Segment Open
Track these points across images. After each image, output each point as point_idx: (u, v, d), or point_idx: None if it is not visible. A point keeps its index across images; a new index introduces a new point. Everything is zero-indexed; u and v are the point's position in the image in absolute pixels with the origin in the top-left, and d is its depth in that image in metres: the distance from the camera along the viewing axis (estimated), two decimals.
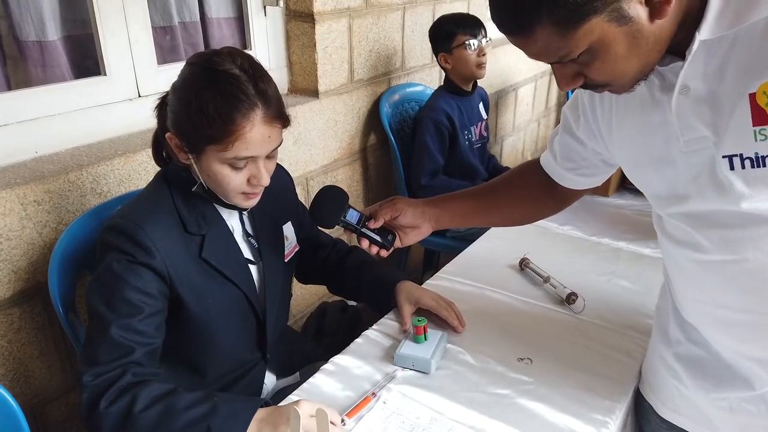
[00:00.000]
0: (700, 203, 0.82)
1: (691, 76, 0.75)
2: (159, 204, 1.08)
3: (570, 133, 1.07)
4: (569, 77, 0.77)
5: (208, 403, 0.96)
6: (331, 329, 1.58)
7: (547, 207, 1.24)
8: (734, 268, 0.82)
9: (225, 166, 1.02)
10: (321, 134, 2.08)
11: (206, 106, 0.97)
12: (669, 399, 1.04)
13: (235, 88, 0.98)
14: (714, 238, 0.82)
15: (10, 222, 1.27)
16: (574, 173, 1.13)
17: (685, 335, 0.98)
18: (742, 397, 0.91)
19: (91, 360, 0.99)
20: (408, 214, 1.17)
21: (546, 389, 1.10)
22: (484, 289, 1.42)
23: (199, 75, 1.00)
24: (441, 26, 2.28)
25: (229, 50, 1.03)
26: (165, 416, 0.95)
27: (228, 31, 1.92)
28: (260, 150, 1.02)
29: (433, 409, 1.04)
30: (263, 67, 1.05)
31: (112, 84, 1.56)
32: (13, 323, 1.33)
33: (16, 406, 0.96)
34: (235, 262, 1.15)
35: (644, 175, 0.91)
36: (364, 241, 1.16)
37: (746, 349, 0.88)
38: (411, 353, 1.14)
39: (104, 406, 0.95)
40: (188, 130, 1.02)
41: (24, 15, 1.41)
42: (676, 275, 0.95)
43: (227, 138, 0.98)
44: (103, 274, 1.02)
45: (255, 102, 0.98)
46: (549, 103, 4.07)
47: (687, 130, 0.79)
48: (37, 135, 1.42)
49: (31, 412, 1.41)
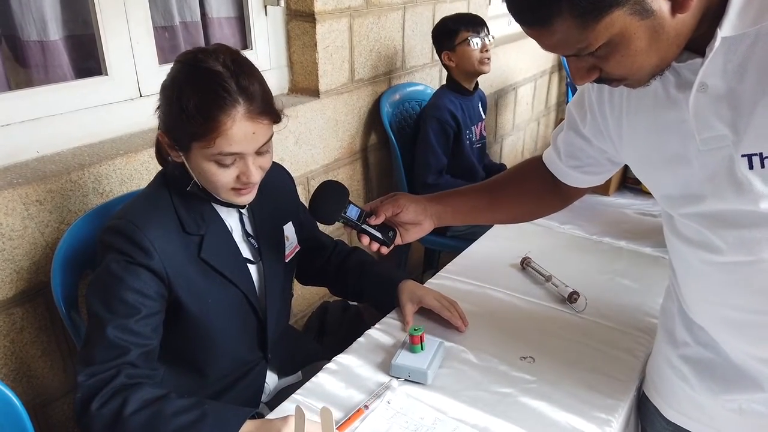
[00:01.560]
0: (716, 203, 0.80)
1: (710, 73, 0.73)
2: (157, 204, 1.08)
3: (575, 130, 1.06)
4: (584, 71, 0.75)
5: (197, 410, 0.96)
6: (332, 328, 1.58)
7: (549, 204, 1.23)
8: (749, 270, 0.80)
9: (211, 163, 1.01)
10: (322, 134, 2.08)
11: (187, 103, 0.97)
12: (675, 401, 1.02)
13: (216, 84, 0.97)
14: (729, 239, 0.81)
15: (12, 222, 1.27)
16: (578, 171, 1.12)
17: (692, 337, 0.96)
18: (752, 398, 0.89)
19: (87, 359, 0.99)
20: (410, 210, 1.15)
21: (548, 388, 1.10)
22: (486, 288, 1.42)
23: (182, 73, 1.01)
24: (444, 25, 2.28)
25: (216, 47, 1.02)
26: (154, 420, 0.95)
27: (229, 30, 1.92)
28: (245, 146, 1.00)
29: (436, 409, 1.04)
30: (250, 63, 1.04)
31: (114, 84, 1.56)
32: (15, 323, 1.33)
33: (21, 405, 0.96)
34: (234, 262, 1.14)
35: (656, 174, 0.90)
36: (364, 238, 1.14)
37: (758, 351, 0.87)
38: (407, 364, 1.11)
39: (96, 407, 0.95)
40: (174, 128, 1.02)
41: (25, 15, 1.41)
42: (686, 276, 0.94)
43: (209, 135, 0.98)
44: (102, 275, 1.02)
45: (236, 98, 0.97)
46: (549, 102, 4.08)
47: (704, 129, 0.77)
48: (39, 135, 1.42)
49: (33, 411, 1.41)
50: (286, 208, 1.28)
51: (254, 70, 1.03)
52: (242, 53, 1.05)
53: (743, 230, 0.79)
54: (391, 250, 1.18)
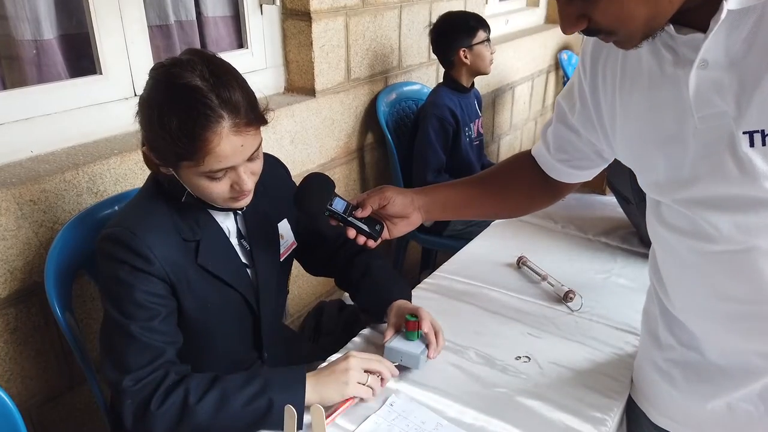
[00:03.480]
0: (710, 186, 0.77)
1: (712, 48, 0.71)
2: (153, 210, 1.06)
3: (564, 122, 1.05)
4: (573, 18, 0.71)
5: (257, 380, 1.00)
6: (328, 328, 1.58)
7: (538, 200, 1.22)
8: (744, 258, 0.78)
9: (203, 179, 1.00)
10: (318, 133, 2.07)
11: (169, 123, 0.93)
12: (662, 405, 1.01)
13: (197, 102, 0.93)
14: (723, 226, 0.78)
15: (5, 222, 1.26)
16: (566, 165, 1.10)
17: (675, 339, 0.95)
18: (739, 396, 0.89)
19: (123, 367, 0.98)
20: (396, 202, 1.13)
21: (544, 387, 1.10)
22: (482, 287, 1.42)
23: (159, 90, 0.96)
24: (464, 21, 2.27)
25: (189, 57, 0.97)
26: (222, 400, 0.98)
27: (224, 29, 1.91)
28: (235, 160, 0.98)
29: (432, 408, 1.04)
30: (228, 67, 0.99)
31: (108, 83, 1.55)
32: (9, 323, 1.33)
33: (13, 406, 0.95)
34: (231, 265, 1.14)
35: (649, 157, 0.86)
36: (350, 231, 1.12)
37: (749, 344, 0.85)
38: (401, 348, 1.12)
39: (156, 407, 0.96)
40: (158, 148, 0.99)
41: (19, 14, 1.41)
42: (673, 269, 0.92)
43: (196, 155, 0.95)
44: (111, 284, 1.02)
45: (220, 114, 0.94)
46: (546, 102, 4.08)
47: (703, 106, 0.74)
48: (33, 134, 1.41)
49: (27, 412, 1.41)
50: (282, 204, 1.26)
51: (233, 76, 0.99)
52: (217, 55, 1.01)
53: (738, 215, 0.76)
54: (378, 244, 1.16)
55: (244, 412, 0.98)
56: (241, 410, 0.97)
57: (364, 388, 1.04)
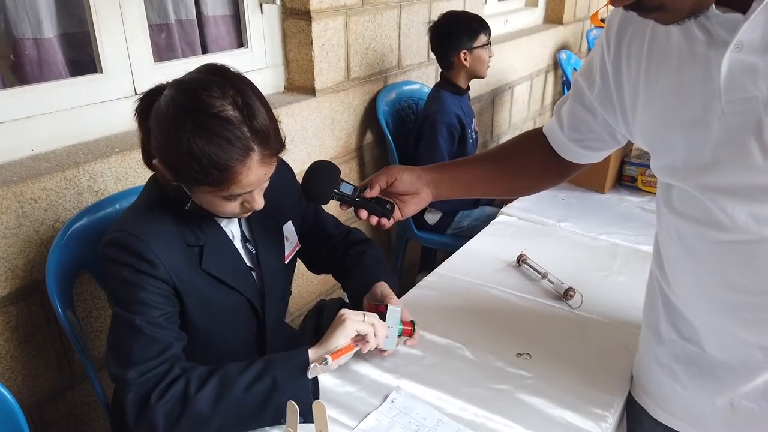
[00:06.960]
0: (730, 173, 0.76)
1: (750, 30, 0.69)
2: (157, 215, 1.06)
3: (580, 101, 1.03)
4: None
5: (259, 363, 1.00)
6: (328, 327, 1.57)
7: (548, 179, 1.20)
8: (757, 248, 0.77)
9: (217, 198, 1.00)
10: (317, 132, 2.08)
11: (200, 153, 0.91)
12: (664, 400, 1.00)
13: (230, 134, 0.92)
14: (738, 215, 0.77)
15: (6, 220, 1.26)
16: (578, 145, 1.08)
17: (677, 333, 0.94)
18: (742, 393, 0.88)
19: (128, 360, 0.98)
20: (404, 179, 1.11)
21: (545, 384, 1.10)
22: (482, 285, 1.42)
23: (187, 117, 0.92)
24: (467, 24, 2.25)
25: (218, 80, 0.94)
26: (223, 386, 0.97)
27: (224, 28, 1.92)
28: (256, 185, 1.00)
29: (433, 405, 1.04)
30: (253, 89, 0.98)
31: (109, 82, 1.55)
32: (10, 321, 1.33)
33: (15, 404, 0.96)
34: (236, 269, 1.14)
35: (668, 139, 0.83)
36: (362, 212, 1.11)
37: (756, 337, 0.84)
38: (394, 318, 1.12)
39: (156, 399, 0.96)
40: (179, 170, 0.97)
41: (20, 12, 1.41)
42: (680, 259, 0.90)
43: (223, 184, 0.95)
44: (117, 285, 1.02)
45: (251, 146, 0.94)
46: (545, 101, 4.08)
47: (733, 90, 0.73)
48: (34, 133, 1.41)
49: (28, 410, 1.41)
50: (286, 206, 1.26)
51: (258, 98, 0.97)
52: (243, 75, 0.99)
53: (755, 205, 0.75)
54: (392, 224, 1.14)
55: (248, 395, 0.97)
56: (245, 394, 0.97)
57: (363, 324, 1.07)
Segment Closed
Work to complete » Taking the entries above, restate exactly those lines that fall between the line with "9: (225, 166, 1.02)" and the line with "37: (746, 349, 0.88)", keeping both of those lines too.

Solution »
9: (225, 166, 1.02)
10: (321, 134, 2.08)
11: (206, 106, 0.97)
12: (669, 399, 1.04)
13: (235, 88, 0.98)
14: (714, 238, 0.82)
15: (10, 222, 1.27)
16: (574, 173, 1.13)
17: (685, 335, 0.98)
18: (742, 397, 0.91)
19: (91, 360, 0.99)
20: (408, 214, 1.17)
21: (546, 389, 1.10)
22: (484, 289, 1.42)
23: (199, 75, 1.00)
24: (441, 26, 2.28)
25: (229, 50, 1.03)
26: (165, 416, 0.95)
27: (228, 31, 1.92)
28: (260, 150, 1.02)
29: (433, 409, 1.04)
30: (263, 67, 1.05)
31: (112, 84, 1.56)
32: (13, 323, 1.33)
33: (16, 406, 0.96)
34: (235, 262, 1.15)
35: (644, 175, 0.91)
36: (364, 241, 1.16)
37: (746, 349, 0.88)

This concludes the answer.